President Lee Jae-myung on the 18th approved the appointment of Kim Jong-chul as the first Chairperson of the Korea Media and Communications Commission. Kim became the inaugural Chairperson of the Korea Media and Communications Commission (KMCC) after the abolition of the Korea Communications Commission and the establishment of the new body. It came 78 days after the Korea Media and Communications Commission (KMCC) was newly launched under the Lee Jae-myung administration.
On the 17th, the National Assembly's Science. ICT. Broadcasting. and Communications Committee adopted the confirmation hearing report on Chairperson Kim. Earlier, the Democratic Party of Korea submitted a qualified opinion and the People Power Party submitted an unqualified opinion, and the hearing report was adopted.
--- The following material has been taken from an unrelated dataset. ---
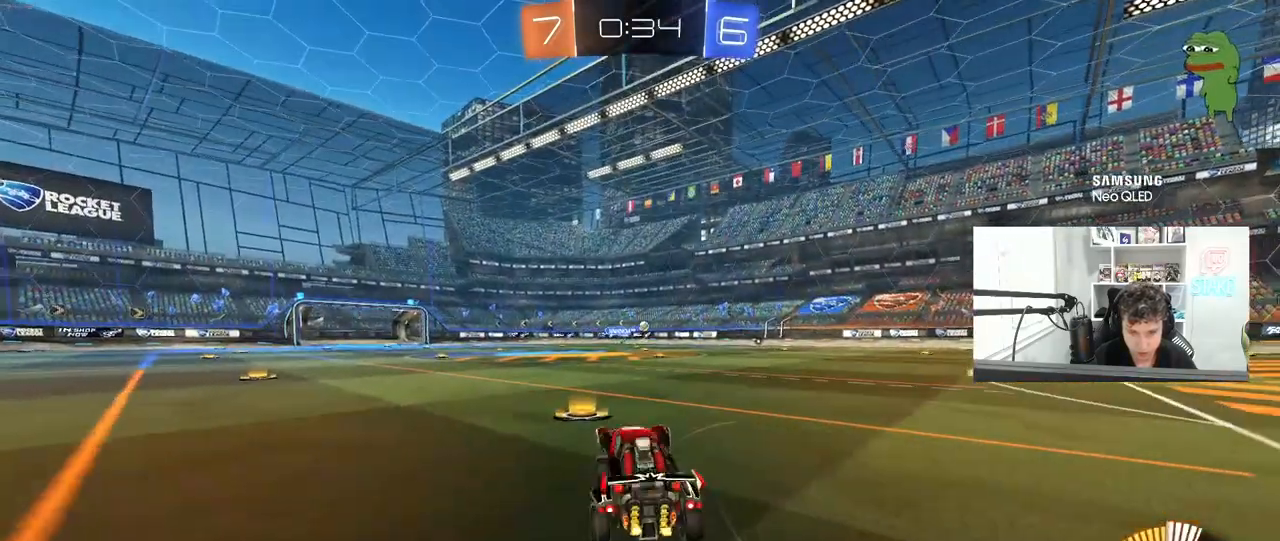
{"keys": ["d"], "mouse": [], "mouse_move": "still", "events": [[100, "d", "down"], [100, "mouse_right", "up"], [200, "w", "up"], [283, "s", "down"], [383, "s", "up"]]}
Chairperson Kim was nominated on the 28th of last month as the first candidate for Chairperson of the Korea Media and Communications Commission (KMCC). At the time, Presidential Office Spokesperson Kang Yu-jung explained the background of the personnel choice by saying Kim is "a constitutional scholar and media law expert with a deep understanding of freedom of expression guaranteed by the Constitution and its limits."
Chairperson Kim was born in 1966 in Jinju, South Gyeongsang, graduated from Masan Jungang High School, and then earned a degree in public law from Seoul National University. Kim received a master's degree in law from the graduate school at Seoul National University and obtained master's and doctoral degrees from the Department of Law at the London School of Economics (LSE) in the United Kingdom. Starting in 1999, Kim worked as a full-time lecturer and assistant professor at the College of Law at Hanyang University. In 2003, Kim served as an assistant professor and associate professor in the Department of Law at Yonsei University. After becoming vice dean of the College of Law at Yonsei University in 2008, Kim has served as a professor at the Yonsei University Law School since 2009.
Kim served as the 40th president of the Korean Public Law Association, president of the Korean Association for Media Law, and president of the Korean Association of Human Rights Law, establishing a reputation as a scholar in public law, media, and human rights. Kim also served as vice chair of the Presidential Advisory Special Committee on the People's Constitution, research member of the Information and Communications Ethics Committee, member of the Prosecutorial Reform Committee at the Supreme Prosecutors' Office, and advisor to the Policy Advisory Committee at the Board of Audit and Inspection. In 2020, Kim also served as a member of the Candidate Recommendation Committee for the head of the Corruption Investigation Office for High-ranking Officials, recommended by the Democratic Party of Korea.
Chairperson Kim has published numerous works, including The politics of constitutional amendment (2017); Review of constitutional amendment proposals related to the power structure and judicial reform (2018); Rethinking reform of the National Assembly election law system: from the perspective of the evolution of the "Korean-style democratic republican system" (2020); and Reform tasks of the 1987 system and the role of constitutional adjudication: focusing on the Moon Jae-in amendment proposal (2022).
Chairperson Kim has been a strong critic of the Yoon Suk-yeol administration's Korea Communications Commission. In Aug. last year, in a media op-ed, Kim noted, "They appointed people connected to the (Yoon Suk-yeol) president as chairperson and commissioners, ignored opposition party recommendations, and focused on factionalizing the governance structure of public broadcasters."